I joined in, myself.
I've always made it very clear that there is a difference between real and pretend (not just the wrestling v hurting people/fighting, toy swords v read blades -aka kitchen knives, bows and arrows v bows and arrows, toy or imaginary guns/bombs/grenades/ and real ones, etc. but also cartoons/movies/etc. and real life.... we made a point to watch the "behind the scenes" stuff on action flicks whenever possible).
This worked REALLY well in anger management / emotional regulation. There is a BIG difference (and kids know it/are taught) that yelling because someone is far away or yelling in anger are 2 different things. Jumping for fun v stomping in anger. Bumping someone in 'Hello' v shoving someone in anger. Doing something EVERYONE thinks is fun v doing something ONE person thinks is fun, and the other person is upset over.
AKA real pretend vs threats. Play v hurting people. Control v lack of control.
To ME, this kind of imaginary play is part of the beginning of laying boundaries for accepted behavior. It's a way to act out things that are right (stopping the bad guy) and things that are wrong (being the bad guy). It's experimenting and figuring out what is right and wrong, in a way that is fun instead of serious. Don't get me wrong, seriousness has it's place, I've just personally found that lessons stick better when there is a good balance.
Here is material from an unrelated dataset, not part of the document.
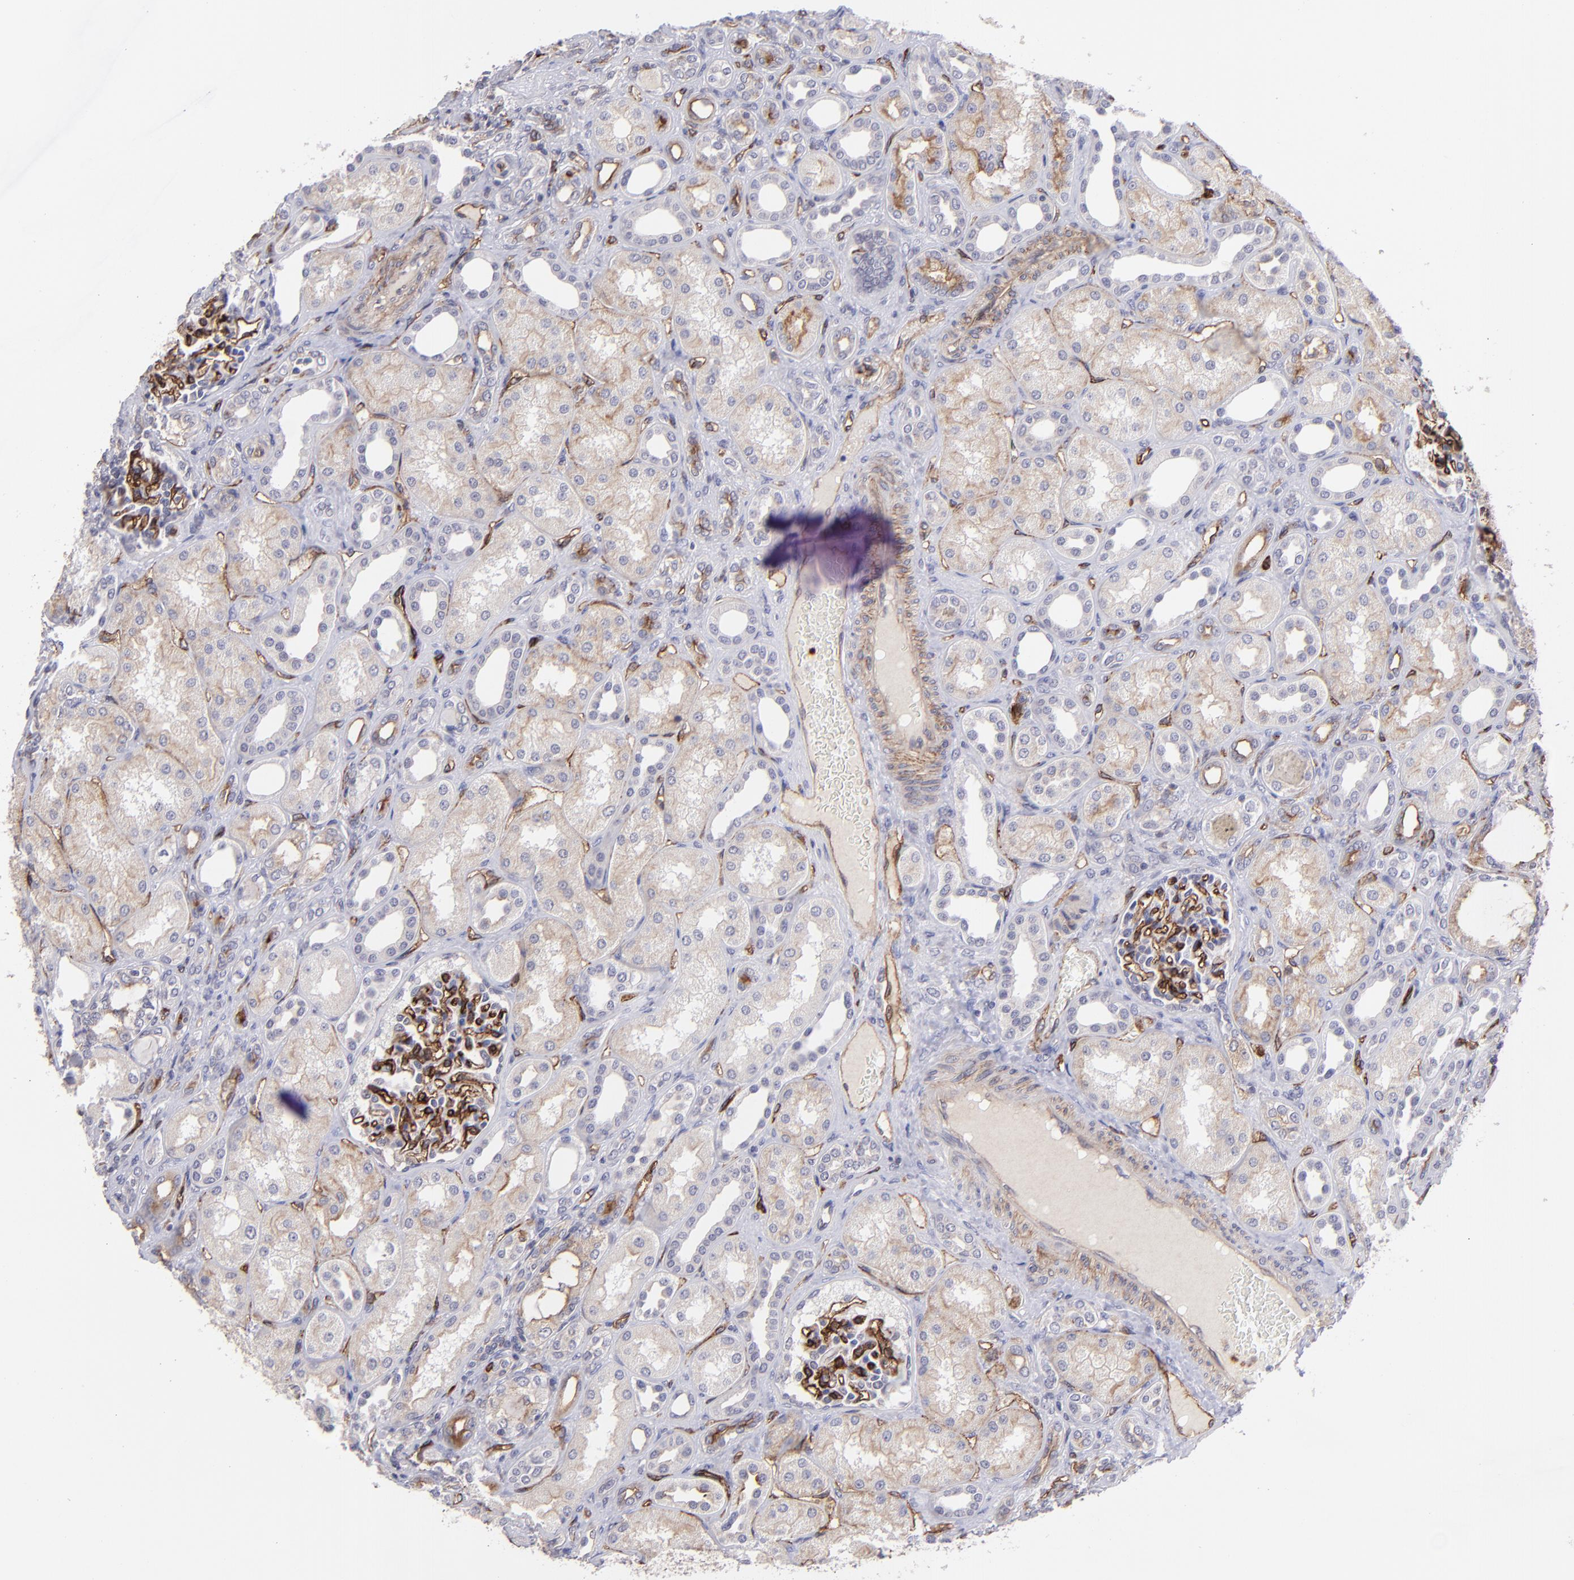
{"staining": {"intensity": "strong", "quantity": ">75%", "location": "cytoplasmic/membranous"}, "tissue": "kidney", "cell_type": "Cells in glomeruli", "image_type": "normal", "snomed": [{"axis": "morphology", "description": "Normal tissue, NOS"}, {"axis": "topography", "description": "Kidney"}], "caption": "About >75% of cells in glomeruli in benign kidney exhibit strong cytoplasmic/membranous protein staining as visualized by brown immunohistochemical staining.", "gene": "DYSF", "patient": {"sex": "male", "age": 7}}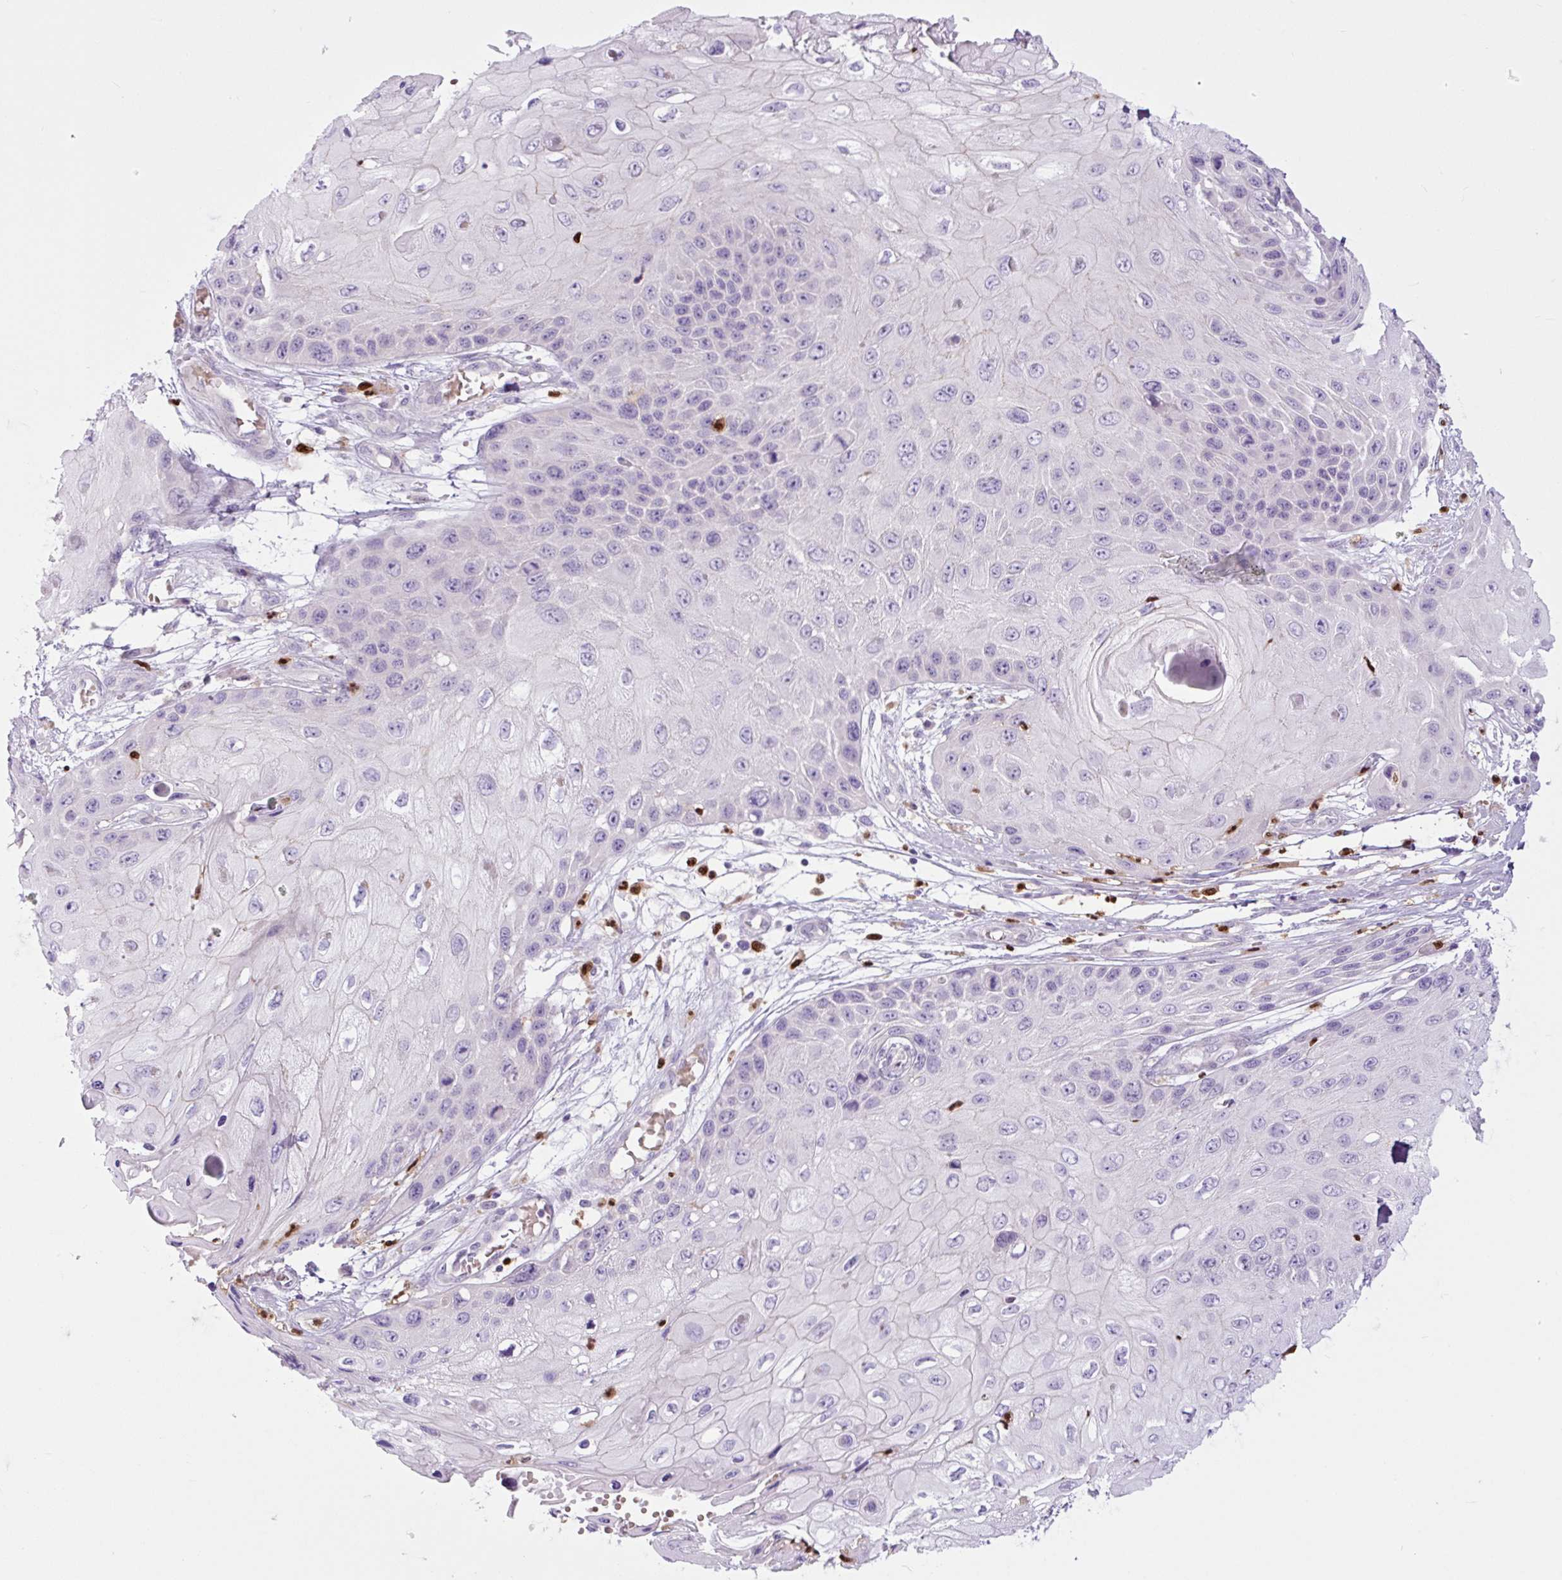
{"staining": {"intensity": "negative", "quantity": "none", "location": "none"}, "tissue": "skin cancer", "cell_type": "Tumor cells", "image_type": "cancer", "snomed": [{"axis": "morphology", "description": "Squamous cell carcinoma, NOS"}, {"axis": "topography", "description": "Skin"}, {"axis": "topography", "description": "Vulva"}], "caption": "Image shows no protein staining in tumor cells of skin cancer tissue.", "gene": "SPI1", "patient": {"sex": "female", "age": 44}}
If my son wants to be the evil despot taking over the world (aka the section of woods we have to be in), he's ALSO thinking of ways that people will be trying to stop him (and that, as a matter of course he accepts that people ARE trying to stop him is pretty huge). And then, of course, we switch sides and HE'S the hero. Or we're both on the same team. (Which brings teamwork into play).
Anyhow... I think it's great. But that's just my opinion.